• PROBLEM STATEMENT
Could you update the data from the line with "Kampanyalardan ve fırsatlardan haberdar olun!" through the line with "0530 177 25 88" by swapping "TELEFON" for "GSM", changing nothing else and returning only those lines?

• SUPPLIED ENTRIES
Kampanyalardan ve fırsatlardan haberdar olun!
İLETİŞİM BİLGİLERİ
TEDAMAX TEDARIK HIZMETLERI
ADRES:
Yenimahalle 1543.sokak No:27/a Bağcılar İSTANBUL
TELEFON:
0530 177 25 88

==

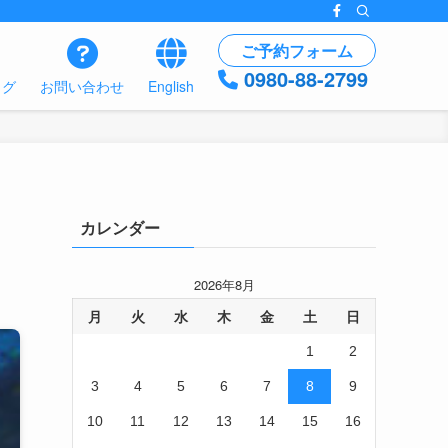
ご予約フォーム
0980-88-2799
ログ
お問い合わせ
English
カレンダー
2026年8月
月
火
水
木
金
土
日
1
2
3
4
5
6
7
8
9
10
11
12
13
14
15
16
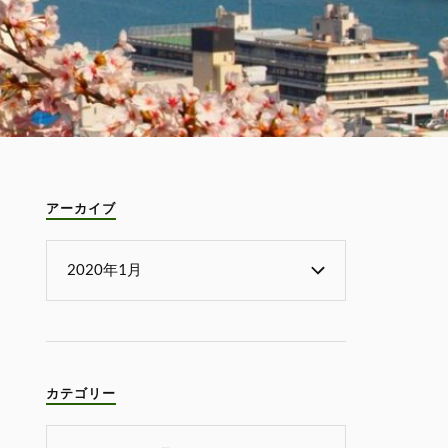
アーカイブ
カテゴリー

==

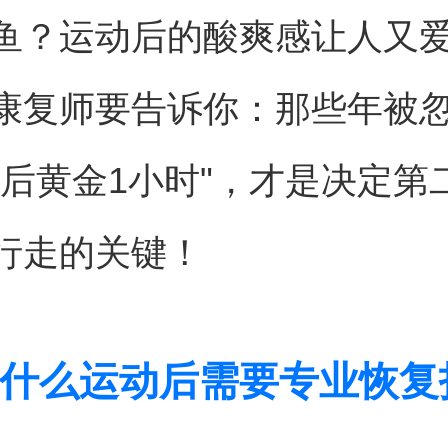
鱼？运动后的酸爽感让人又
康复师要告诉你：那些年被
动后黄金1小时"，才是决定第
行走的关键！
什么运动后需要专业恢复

• ANSWER SECTION
Kampanyalardan ve fırsatlardan haberdar olun!
İLETİŞİM BİLGİLERİ
TEDAMAX TEDARIK HIZMETLERI
ADRES:
Yenimahalle 1543.sokak No:27/a Bağcılar İSTANBUL
GSM:
0530 177 25 88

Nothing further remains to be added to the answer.